Übungstext:

Wie Sie wissen, sind die Arbeiten an dem Entwurf in der Ihnen bei Ihrer Stellungnahme vorliegenden Fassung vom Dezember 2000 inzwischen weitergegangen und haben auch zu verschiedenen Verbesserungen sowie zusätzlich zur Vorlage eines umfangreichen erläuternden Berichts geführt. Letzterer trägt sicher dazu bei, die Zielsetzung des Entwurfs zu verdeutlichen und dadurch auch Missverständnissen bei der Auslegung des Textes zu begegnen. Die neueste Fassung ist auf der Web-Site des Europarates seit 29. Juni zugänglich.

Im Verlaufe dieser Arbeiten hat sich die Bundesregierung stets dafür eingesetzt, dass die menschen- und grundrechtsrelevanten Prinzipien des internationalen Rechts beachtet werden. In langwierigen Verhandlungen wurde durchgesetzt, dass in das Übereinkommen eine Regelung über "Bedingungen und Garantien" aufgenommen wird, die vorsieht, dass die Ausgestaltung der in den Artikeln 14ff. geregelten Eingriffsmöglichkeiten dem Recht des jeweiligen Vertragsstaats unterliegt.

Dargestellte Daten:
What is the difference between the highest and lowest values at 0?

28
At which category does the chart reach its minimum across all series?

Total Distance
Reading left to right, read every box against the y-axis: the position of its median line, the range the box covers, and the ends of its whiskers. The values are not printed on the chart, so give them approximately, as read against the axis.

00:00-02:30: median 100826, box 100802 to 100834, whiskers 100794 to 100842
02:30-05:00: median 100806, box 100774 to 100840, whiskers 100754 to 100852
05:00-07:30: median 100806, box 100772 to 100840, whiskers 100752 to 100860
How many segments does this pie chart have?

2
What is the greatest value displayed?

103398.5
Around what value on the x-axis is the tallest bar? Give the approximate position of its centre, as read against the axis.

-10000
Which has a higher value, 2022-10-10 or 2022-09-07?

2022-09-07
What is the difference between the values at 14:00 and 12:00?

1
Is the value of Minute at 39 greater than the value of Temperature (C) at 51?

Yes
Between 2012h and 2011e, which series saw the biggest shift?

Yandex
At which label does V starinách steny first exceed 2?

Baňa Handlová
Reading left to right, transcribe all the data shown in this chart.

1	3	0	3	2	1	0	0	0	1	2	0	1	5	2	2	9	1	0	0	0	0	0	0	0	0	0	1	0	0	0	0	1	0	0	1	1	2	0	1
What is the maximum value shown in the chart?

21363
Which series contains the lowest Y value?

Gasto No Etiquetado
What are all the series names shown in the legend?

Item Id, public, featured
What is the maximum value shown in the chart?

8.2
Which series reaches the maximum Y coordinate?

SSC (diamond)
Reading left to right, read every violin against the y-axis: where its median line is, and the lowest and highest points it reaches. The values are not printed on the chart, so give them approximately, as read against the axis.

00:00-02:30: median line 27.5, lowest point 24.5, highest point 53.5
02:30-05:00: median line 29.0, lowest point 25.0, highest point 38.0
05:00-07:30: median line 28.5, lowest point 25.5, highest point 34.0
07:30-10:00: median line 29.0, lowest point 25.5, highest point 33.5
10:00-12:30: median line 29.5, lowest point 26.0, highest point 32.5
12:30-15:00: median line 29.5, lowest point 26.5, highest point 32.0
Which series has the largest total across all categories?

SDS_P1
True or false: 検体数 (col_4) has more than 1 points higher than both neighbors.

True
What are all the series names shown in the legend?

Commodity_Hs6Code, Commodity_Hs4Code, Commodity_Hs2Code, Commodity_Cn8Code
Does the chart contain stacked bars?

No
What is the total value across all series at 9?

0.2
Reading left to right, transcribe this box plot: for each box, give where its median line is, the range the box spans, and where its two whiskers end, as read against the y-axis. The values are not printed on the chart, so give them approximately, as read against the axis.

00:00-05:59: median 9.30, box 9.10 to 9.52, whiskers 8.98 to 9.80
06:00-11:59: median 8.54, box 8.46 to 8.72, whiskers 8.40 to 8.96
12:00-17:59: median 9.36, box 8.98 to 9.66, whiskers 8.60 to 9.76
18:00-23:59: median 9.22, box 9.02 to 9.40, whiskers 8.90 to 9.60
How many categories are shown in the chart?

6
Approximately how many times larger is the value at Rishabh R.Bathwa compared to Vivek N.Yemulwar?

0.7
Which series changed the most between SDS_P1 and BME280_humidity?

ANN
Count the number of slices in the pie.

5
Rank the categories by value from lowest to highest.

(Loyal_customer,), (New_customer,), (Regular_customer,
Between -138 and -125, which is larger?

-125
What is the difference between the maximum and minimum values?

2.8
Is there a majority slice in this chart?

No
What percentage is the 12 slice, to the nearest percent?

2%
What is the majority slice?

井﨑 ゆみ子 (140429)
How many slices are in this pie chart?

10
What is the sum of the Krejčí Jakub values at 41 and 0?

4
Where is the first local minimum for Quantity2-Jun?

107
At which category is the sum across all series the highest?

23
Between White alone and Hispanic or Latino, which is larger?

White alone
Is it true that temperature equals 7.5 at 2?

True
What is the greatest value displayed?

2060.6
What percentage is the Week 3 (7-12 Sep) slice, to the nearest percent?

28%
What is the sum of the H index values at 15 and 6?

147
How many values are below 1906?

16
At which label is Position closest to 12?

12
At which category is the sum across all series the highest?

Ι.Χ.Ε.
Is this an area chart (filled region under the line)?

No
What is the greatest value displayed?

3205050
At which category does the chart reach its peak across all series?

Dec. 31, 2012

Aufgabenteile:
1) Beantworten Sie anhand des Übungstextes:
(a) Von wann stammt die Fassung des Entwurfs, die bei der Stellungnahme vorlag?
(b) Seit welchem Tag ist die neueste Fassung auf der Web-Site des Europarates zugänglich?
(c) Wem unterliegt laut der Regelung über „Bedingungen und Garantien“ die Ausgestaltung der in den Artikeln 14ff. geregelten Eingriffsmöglichkeiten?
2) Zitieren Sie den Übungstext wörtlich, beginnend bei „Wie Sie wissen, sind“ und endend bei „29. Juni zugänglich.“.

Ihre Antworten:
1)
(a) Vom Dezember 2000.
(b) Seit 29. Juni.
(c) Dem Recht des jeweiligen Vertragsstaats.

2)
Wie Sie wissen, sind die Arbeiten an dem Entwurf in der Ihnen bei Ihrer Stellungnahme vorliegenden Fassung vom Dezember 2000 inzwischen weitergegangen und haben auch zu verschiedenen Verbesserungen sowie zusätzlich zur Vorlage eines umfangreichen erläuternden Berichts geführt. Letzterer trägt sicher dazu bei, die Zielsetzung des Entwurfs zu verdeutlichen und dadurch auch Missverständnissen bei der Auslegung des Textes zu begegnen. Die neueste Fassung ist auf der Web-Site des Europarates seit 29. Juni zugänglich.